Insights

CoCoP presentation

Cocop

Kammal Al-Kahwati, Analytics and software specialist at Predge held a presentation at the 5th International Conference on Control and Fault-Tolerant Systems – SysTol’21 (29th of September – 1st of October).

Read more about our solution Predge Conveyor™

Abstract: Predictive maintenance strategies for the mining sector are of utmost importance considering the automated behavior of industrial systems and the oftentimes inaccessible environment around belt conveyor systems. In this paper, we present a model combining IoT sensors and dead-reckoning modeling, focused on early theoretical work in the field of modeling the behavior of belt conveyor systems to act as a decision support tool in maintenance strategies, by estimating the remaining useful life (RUL) of rotating components in a belt conveyor system. The estimation of RUL is a function of the degradation of the ball bearings in idler rollers due to the forces acting on the rollers during the conveyance of material. The forces occur due to the material loading, the belt weight, roller shell weight, and the idler misalignment load (IML). Furthermore, the dynamics of bulk material during conveyance can be modeled in several ways considering earth pressure theory. A model considering this is derived from the Krausse Hettler method to determine the forces acting on the wing rollers of a thee-roll idler trough set by the notion that the bulk material undergoes active and passive stress states during conveyance. The model is further compared and extended to the works of Sokolovski, to get a bounded delta RUL reduction estimate on the roller bearings in each idler set of a belt conveyor system.

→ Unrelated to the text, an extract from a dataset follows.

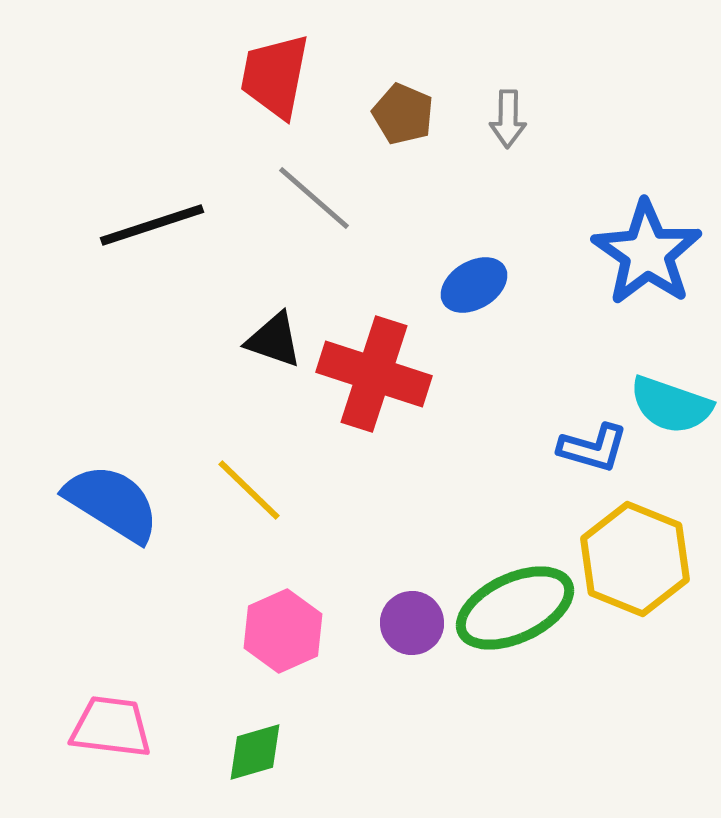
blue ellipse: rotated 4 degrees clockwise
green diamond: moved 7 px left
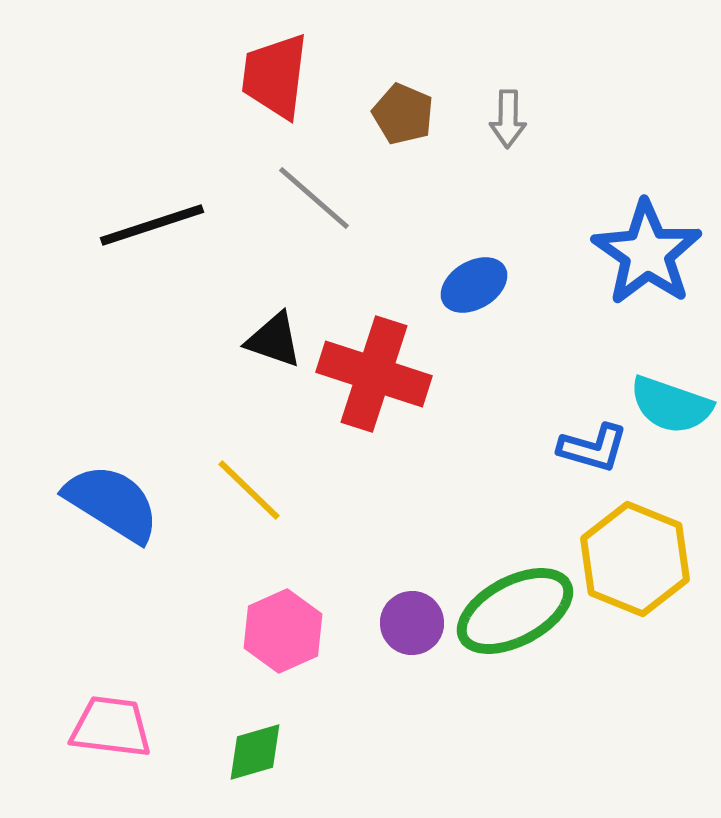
red trapezoid: rotated 4 degrees counterclockwise
green ellipse: moved 3 px down; rotated 3 degrees counterclockwise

CoCoP – Conveyor Belt Condition Monitoring and Health Prediction

The CoCoP project develops and validates a break-through innovative and flexible SaaS solution for condition monitoring and health prediction of belt conveyor systems. Contrary to available solutions on the market, a system level approach is taken to understand wear and tear of critical components and to predict when the systems will fail. Combining data from all around the belt conveyor system with the physical behavior and operational characteristics, component degradation will be predicted and timely actions for operation and maintenance will be prescribed.